Most books, indeed, are records less Of fulness than of emptiness."

WILLIAM ALLINGHAM

But good luck!

Saviour Pirotta said...

We want to see the poems!

Penny Dolan said...

Good luck, Mrs Lucy Dale!!! Have tried to go for the journal approach myself, which to me means "write when there's something to write about" but it never works like that. During the happy productive, social times, I'm too busy to write. So any journals end up full of erratic moaning and groaning when I'm angry or miserable. And are not a nice read. I am planning a bonfire one day soon so the dearly beloved doesn't discover what a grouch I really am.

Andrew Strong said...

Like Nicola, I've kept a diary since I was fifteen. For twenty years I wrote five hundred words a day, even if there was nothing happening. Now and again I made it up. At thirty five I decided it would be better to make up someone else's life than lie about my own, and that's how I wrote my first book.

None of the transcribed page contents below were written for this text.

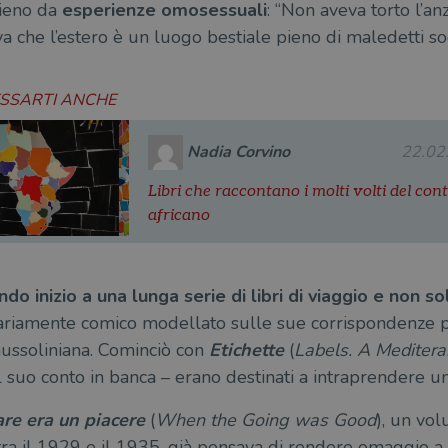
lieno da
esperienze omosessuali
: “Non aveva torto l’anz
che l’estero è un luogo bestiale pieno di maledetti so
ESSARTI ANCHE
Nadia Corvino
22.02
Libri che raccontano i molti volti del con
africano
do inizio a una lunga serie di libri di viaggio e non so
riamente comico modellato sulle sue corrispondenze pe
 mussoliniana. Cominciò con
Etichette
(
Labels. A Meditera
l suo conto in banca – erano destinati a intraprendere un
re era un piacere
(
When the Going was Good
), un vo
o tra il 1929 e il 1935, già pensava di rendere omaggio 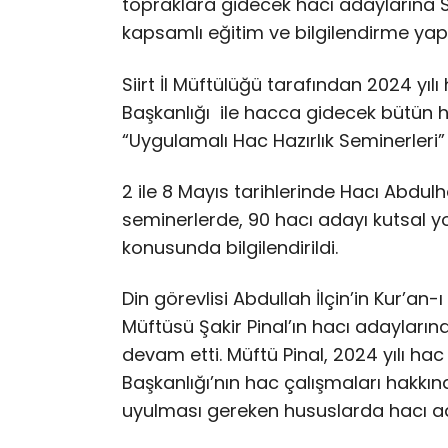
topraklara gidecek hacı adaylarına Sii
kapsamlı eğitim ve bilgilendirme yapı
Siirt İl Müftülüğü tarafından 2024 yı
Başkanlığı ile hacca gidecek bütün 
“Uygulamalı Hac Hazırlık Seminerleri”
2 ile 8 Mayıs tarihlerinde Hacı Abd
seminerlerde, 90 hacı adayı kutsal y
konusunda bilgilendirildi.
Din görevlisi Abdullah İlçin’in Kur’an-ı
Müftüsü Şakir Pinal’ın hacı adayların
devam etti. Müftü Pinal, 2024 yılı ha
Başkanlığı’nın hac çalışmaları hakkın
uyulması gereken hususlarda hacı ad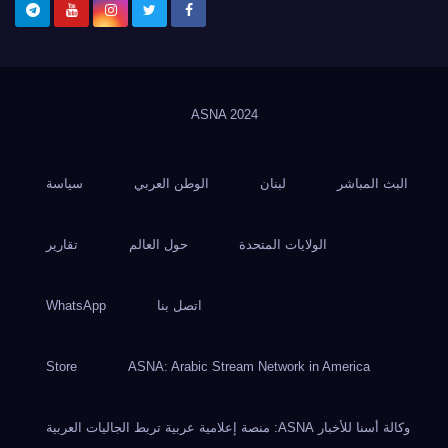
ASNA
2024
البث المباشر
لبنان
الوطن العربي
سياسة
الولايات المتحدة
حول العالم
تقارير
اتصل بنا
WhatsApp
Store
ASNA: Arabic Stream Network in America
وكالة أسنا للأخبار ASNA: منصة إعلامية عربية تربط الجاليات العربية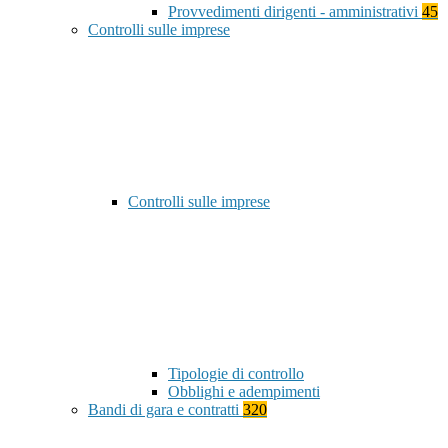
Provvedimenti dirigenti - amministrativi
45
Controlli sulle imprese
Controlli sulle imprese
Tipologie di controllo
Obblighi e adempimenti
Bandi di gara e contratti
320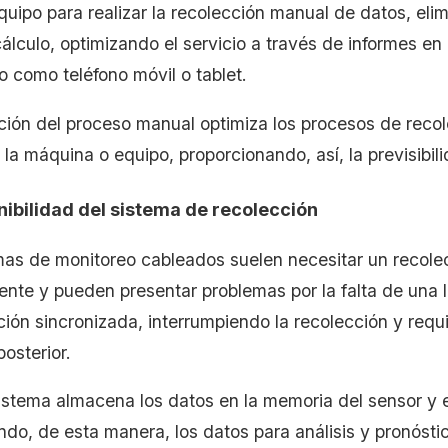
quipo para realizar la recolección manual de datos, eli
álculo, optimizando el servicio a través de informes en
o como teléfono móvil o tablet.
ución del proceso manual optimiza los procesos de recol
la máquina o equipo, proporcionando, así, la previsibil
nibilidad del sistema de recolección
mas de monitoreo cableados suelen necesitar un recole
ente y pueden presentar problemas por la falta de una 
ión sincronizada, interrumpiendo la recolección y requ
posterior.
istema almacena los datos en la memoria del sensor y e
ndo, de esta manera, los datos para análisis y pronósti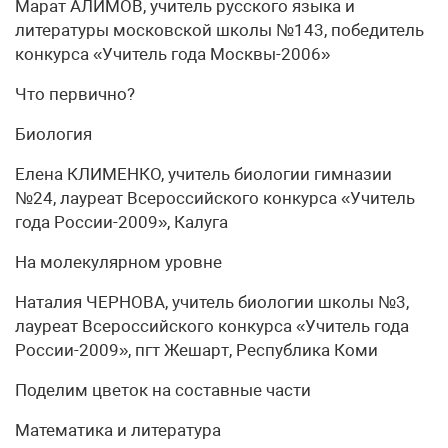
Марат АЛИМОВ, учитель русского языка и
литературы московской школы №143, победитель
конкурса «Учитель года Москвы-2006»
Что первично?
Биология
Елена КЛИМЕНКО, учитель биологии гимназии
№24, лауреат Всероссийского конкурса «Учитель
года России-2009», Калуга
На молекулярном уровне
Наталия ЧЕРНОВА, учитель биологии школы №3,
лауреат Всероссийского конкурса «Учитель года
России-2009», пгт Жешарт, Республика Коми
Поделим цветок на составные части
Математика и литература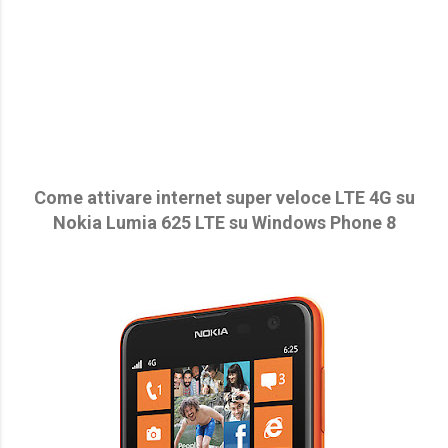
Come attivare internet super veloce LTE 4G su
Nokia Lumia 625 LTE su Windows Phone 8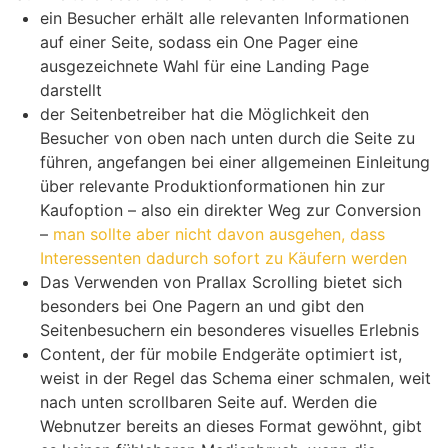
ein Besucher erhält alle relevanten Informationen
auf einer Seite, sodass ein One Pager eine
ausgezeichnete Wahl für eine Landing Page
darstellt
der Seitenbetreiber hat die Möglichkeit den
Besucher von oben nach unten durch die Seite zu
führen, angefangen bei einer allgemeinen Einleitung
über relevante Produktionformationen hin zur
Kaufoption – also ein direkter Weg zur Conversion
–
man sollte aber nicht davon ausgehen, dass
Interessenten dadurch sofort zu Käufern werden
Das Verwenden von Prallax Scrolling bietet sich
besonders bei One Pagern an und gibt den
Seitenbesuchern ein besonderes visuelles Erlebnis
Content, der für mobile Endgeräte optimiert ist,
weist in der Regel das Schema einer schmalen, weit
nach unten scrollbaren Seite auf. Werden die
Webnutzer bereits an dieses Format gewöhnt, gibt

I still keep diaries, notebooks, drawings etc etc, and have shelves of them. Diaries have two big drawbacks 1. you need to store them somewhere and 2. whatever's not written down gets forgotten - the diary is the official version. These days, sadly, I spend more time rereading old stuff than writing new. It's frightening.

Katherine Langrish said...

My teenage diaries are frightening... In comparison, not sure I've ever read any convincing YA first person narratives at all.
I was SURE I WAS RIGHT - about everything.